TS: That is a really good question. Especially because of this topic, Shane Jackson’s Fostering Culture. It’s extremely insightful. It’s not a tremendously long read, but it really helps put in perspective things he and his father have put into practice in the decades they’ve been in the industry. That’s a really good read for people who are interested in this topic.
DF: Jackson has won so many culture awards. Do you have a favorite quote?
TS: “If you take care of your people, your clients will always be happy.” I had the opportunity to meet Richard Branson, and I think he was ahead of his time, and that’s probably his favorite quote.
DF: What has the last year taught you, personally?
TS: Just to, more than anything, live life that’s in front of you. Take care of the things that are important. For me, first is family, then there’s my extended family — my employees. We’ve tried to build this in a way that we want everyone to feel like this is one big family at Jackson Physician Search, and I think overall, we do a good job of it. And when you do something that maybe isn’t right, let people know how much you care about them, every day. And don’t let little things get in the way of your relationships. Take every moment and try to make it the best you can. In reality, what we’ve seen — half a million deaths — it really brings into perspective that you could really be gone tomorrow. How do you want to leave those relationships? How do you want to be remembered?
DF: Final closing thought. What would you like our listeners to know? Any advice you’d like to share?
TS: It’s important to continue recruiting. I would probably try to urge people — when you’re doing medical staff plans — to say this is what we need now based on the community and physician mix that we have. However, they almost always forget about attrition. And when you think about physician’s retiring or leaving for one reason or another, those things always come along.
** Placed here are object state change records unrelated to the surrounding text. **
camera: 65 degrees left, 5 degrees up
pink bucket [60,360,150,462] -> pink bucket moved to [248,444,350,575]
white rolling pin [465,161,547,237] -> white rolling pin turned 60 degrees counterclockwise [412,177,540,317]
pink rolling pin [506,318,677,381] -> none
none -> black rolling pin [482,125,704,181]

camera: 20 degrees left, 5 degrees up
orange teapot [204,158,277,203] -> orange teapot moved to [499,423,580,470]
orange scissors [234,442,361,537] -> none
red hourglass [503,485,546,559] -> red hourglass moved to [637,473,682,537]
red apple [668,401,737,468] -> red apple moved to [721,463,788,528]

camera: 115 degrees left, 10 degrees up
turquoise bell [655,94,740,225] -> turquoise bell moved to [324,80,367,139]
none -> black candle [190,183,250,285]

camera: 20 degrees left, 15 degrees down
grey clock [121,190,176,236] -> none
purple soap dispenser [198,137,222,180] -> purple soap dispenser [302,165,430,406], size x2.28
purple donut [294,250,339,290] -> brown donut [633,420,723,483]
So build in plans to recruit for the future as well, not just what you need today or what you needed yesterday. Think a little bit further ahead. Take advantage of this knowledge and this information to prepare yourself to say, “I won’t have to long-term recruit so many people, because I’m gonna get people to get here and want to stay here.” And set some type of goals. That’s the attitude medical groups and hospitals should have. And if they do, they’re going to eliminate the need for a lot of recruitment in the future.